Monday, May 26, 2008

The National Socialist States of America

Though nominally under the leadership of Fritz Julius Kuhn, Occupied America found itself in the grip of Reinhard Heydrich. Far from an incompetent leader, Heydrich proved adept at building support among the American populace. Through minor concessions, intelligent planning, and the achievement of true economic results which served to stimulate the areas under his authority, Occupied America began to turn further and further away from the free states west of the Mississippi.

It was not unexpected. The situation in America had been bleak throughout the Depression. Under the Hoover and Garner administrations little economic headway had been gained. The national economy had contracted to between 25%-50% of its worth in 1929 with rampant unemployment and stagnated ever afterwards. Millions starved or sacrificed their pride and accepted government handouts. When Dewey was elected on the promise of turning the nation around, he instead pushed America into a war it was not ready for worsening an already bleak situation. Many Americans had expected to be crushed beneath the heel of Nazi oppression much like Poland, the Soviet Union, and other occupied territories. So it was with shock that most Americans discovered their situation improving throughout the fourties and fifties. Jobs were created, the hungry were fed, and the scars of war disappeared beneath an increasingly frenzied phase of reconstruction.

Heydrich had his reasons to push for a renewed America. It would serve as his powerbase in the years to come, a counterbalance to those states under his rivals in the Party. Economically it filled the coffers of the SS, that money used to bribe the proper officials in Heydrich's clandestine scheme to build enough support for his eventual coup in 1965 as well as to strengthen the SS for a possible showdown with the military. A second reason was Heydrich's desire to prove his administrative capabilities. Third, Heydrich attained numerous allies among the American population using it as a labor pool for his forces. Brilliant SS leaders would emerge from the occupied territories filling his ranks.

Of course negative repercussions arose from Heydrich's influence. A streak of racism would creep across Occupied America leading to the establishment of camps which were quickly filled with blacks, Poles, Jews, and others who did not slip across the Mississippi before the crackdown. These debilitating races were deemed responsible for the weakening of the American character and wiped from the face of her shores. America's cooperation in genocide served to cement a stronger bond between occupier and occupied and also to purge defeatist feelings as all that was weak was scapegoated; a sacrifice to regain a dark pride.
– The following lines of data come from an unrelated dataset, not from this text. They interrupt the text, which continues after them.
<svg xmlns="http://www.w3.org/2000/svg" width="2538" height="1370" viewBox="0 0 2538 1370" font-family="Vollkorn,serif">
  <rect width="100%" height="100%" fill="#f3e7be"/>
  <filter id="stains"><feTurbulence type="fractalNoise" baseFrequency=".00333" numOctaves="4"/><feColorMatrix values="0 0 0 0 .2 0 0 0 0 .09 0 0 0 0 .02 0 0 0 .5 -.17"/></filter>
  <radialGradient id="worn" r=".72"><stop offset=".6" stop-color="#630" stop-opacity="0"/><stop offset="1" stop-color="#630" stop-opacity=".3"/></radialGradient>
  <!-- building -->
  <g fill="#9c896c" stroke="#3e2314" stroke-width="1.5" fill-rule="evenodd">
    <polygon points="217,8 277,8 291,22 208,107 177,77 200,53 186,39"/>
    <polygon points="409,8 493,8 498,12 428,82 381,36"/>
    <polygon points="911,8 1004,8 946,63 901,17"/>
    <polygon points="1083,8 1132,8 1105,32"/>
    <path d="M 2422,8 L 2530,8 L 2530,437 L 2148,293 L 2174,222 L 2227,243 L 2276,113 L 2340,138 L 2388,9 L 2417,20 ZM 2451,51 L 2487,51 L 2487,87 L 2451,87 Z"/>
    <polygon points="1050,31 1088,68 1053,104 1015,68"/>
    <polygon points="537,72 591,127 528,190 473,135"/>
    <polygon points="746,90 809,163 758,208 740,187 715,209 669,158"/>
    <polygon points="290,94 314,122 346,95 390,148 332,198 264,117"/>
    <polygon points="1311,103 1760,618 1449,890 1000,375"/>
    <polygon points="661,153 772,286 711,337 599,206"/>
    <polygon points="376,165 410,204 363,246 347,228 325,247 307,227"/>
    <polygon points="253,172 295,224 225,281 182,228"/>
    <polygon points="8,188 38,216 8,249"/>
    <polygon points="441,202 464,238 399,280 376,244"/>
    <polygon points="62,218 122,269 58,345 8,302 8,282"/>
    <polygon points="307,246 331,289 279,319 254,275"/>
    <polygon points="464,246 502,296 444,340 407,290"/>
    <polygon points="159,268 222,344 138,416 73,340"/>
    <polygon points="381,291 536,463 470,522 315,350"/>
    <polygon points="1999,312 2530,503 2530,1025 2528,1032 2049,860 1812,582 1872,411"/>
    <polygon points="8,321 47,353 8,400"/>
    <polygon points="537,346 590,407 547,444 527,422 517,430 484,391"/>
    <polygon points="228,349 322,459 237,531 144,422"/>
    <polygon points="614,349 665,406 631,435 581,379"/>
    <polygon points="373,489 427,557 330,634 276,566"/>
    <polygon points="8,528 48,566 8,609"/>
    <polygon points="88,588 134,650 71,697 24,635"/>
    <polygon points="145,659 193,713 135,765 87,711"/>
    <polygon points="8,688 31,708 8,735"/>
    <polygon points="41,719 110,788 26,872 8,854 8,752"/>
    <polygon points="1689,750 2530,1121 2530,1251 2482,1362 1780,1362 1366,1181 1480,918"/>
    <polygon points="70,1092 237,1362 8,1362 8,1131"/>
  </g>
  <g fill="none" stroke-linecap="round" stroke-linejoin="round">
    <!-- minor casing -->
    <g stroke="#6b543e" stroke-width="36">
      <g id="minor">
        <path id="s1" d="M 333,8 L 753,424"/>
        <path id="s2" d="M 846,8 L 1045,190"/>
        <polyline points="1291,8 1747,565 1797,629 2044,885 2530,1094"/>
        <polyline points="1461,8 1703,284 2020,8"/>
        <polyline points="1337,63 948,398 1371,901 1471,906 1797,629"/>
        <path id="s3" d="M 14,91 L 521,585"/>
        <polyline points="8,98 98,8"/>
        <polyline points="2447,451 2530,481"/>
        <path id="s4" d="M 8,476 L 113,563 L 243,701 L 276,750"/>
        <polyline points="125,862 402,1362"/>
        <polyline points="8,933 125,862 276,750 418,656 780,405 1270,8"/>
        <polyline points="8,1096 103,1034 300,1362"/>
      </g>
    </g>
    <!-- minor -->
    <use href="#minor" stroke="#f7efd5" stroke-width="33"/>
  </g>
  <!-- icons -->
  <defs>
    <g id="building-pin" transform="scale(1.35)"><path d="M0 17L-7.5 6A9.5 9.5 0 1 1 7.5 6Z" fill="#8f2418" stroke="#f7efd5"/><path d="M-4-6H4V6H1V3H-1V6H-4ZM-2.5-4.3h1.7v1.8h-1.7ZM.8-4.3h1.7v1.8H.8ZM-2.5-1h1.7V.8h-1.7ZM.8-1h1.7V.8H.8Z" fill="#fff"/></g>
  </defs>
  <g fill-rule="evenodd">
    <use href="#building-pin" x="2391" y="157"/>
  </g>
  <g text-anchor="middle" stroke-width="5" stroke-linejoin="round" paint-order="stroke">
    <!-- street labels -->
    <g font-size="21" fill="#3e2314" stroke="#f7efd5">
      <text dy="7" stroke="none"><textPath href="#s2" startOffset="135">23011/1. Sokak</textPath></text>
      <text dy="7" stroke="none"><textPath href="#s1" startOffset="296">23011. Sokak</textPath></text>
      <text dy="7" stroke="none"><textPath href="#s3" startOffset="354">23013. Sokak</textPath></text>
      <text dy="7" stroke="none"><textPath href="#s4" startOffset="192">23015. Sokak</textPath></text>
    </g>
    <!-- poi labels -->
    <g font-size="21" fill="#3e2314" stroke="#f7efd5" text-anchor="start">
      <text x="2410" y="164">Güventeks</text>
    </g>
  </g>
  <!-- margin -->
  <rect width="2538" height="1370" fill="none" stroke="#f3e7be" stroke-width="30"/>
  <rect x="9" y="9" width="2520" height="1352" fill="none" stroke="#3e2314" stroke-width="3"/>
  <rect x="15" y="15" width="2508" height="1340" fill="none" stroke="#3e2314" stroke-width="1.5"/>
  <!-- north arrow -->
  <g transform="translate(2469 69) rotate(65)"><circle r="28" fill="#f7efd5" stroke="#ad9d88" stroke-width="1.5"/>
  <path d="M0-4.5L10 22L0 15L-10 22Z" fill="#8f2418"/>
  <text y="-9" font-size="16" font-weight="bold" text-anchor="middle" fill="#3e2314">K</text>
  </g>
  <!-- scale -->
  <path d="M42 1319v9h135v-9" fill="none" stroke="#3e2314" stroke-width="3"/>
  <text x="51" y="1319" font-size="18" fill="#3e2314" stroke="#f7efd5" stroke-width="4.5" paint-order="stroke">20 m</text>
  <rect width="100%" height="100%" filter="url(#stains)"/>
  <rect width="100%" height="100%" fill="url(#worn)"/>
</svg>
In 1954, Occupied America officially broke from the rump United States to form the National Socialist States of America. The United States recognized her independence under the terms that payment for occupation by German troops would end, reparation payments would likewise cease, and the border between the two nations would be demilitarized.

The National Socialist States of America would adopt the Reichmark as its currency and join the Economic Union. It would also include Canada which had also been occupied by Germany following the war. This new nation would be a powerful ally of Heydrich's in the years to come, its leadership personally chosen by the SS Reichsfuhrer to ensure his subtle control.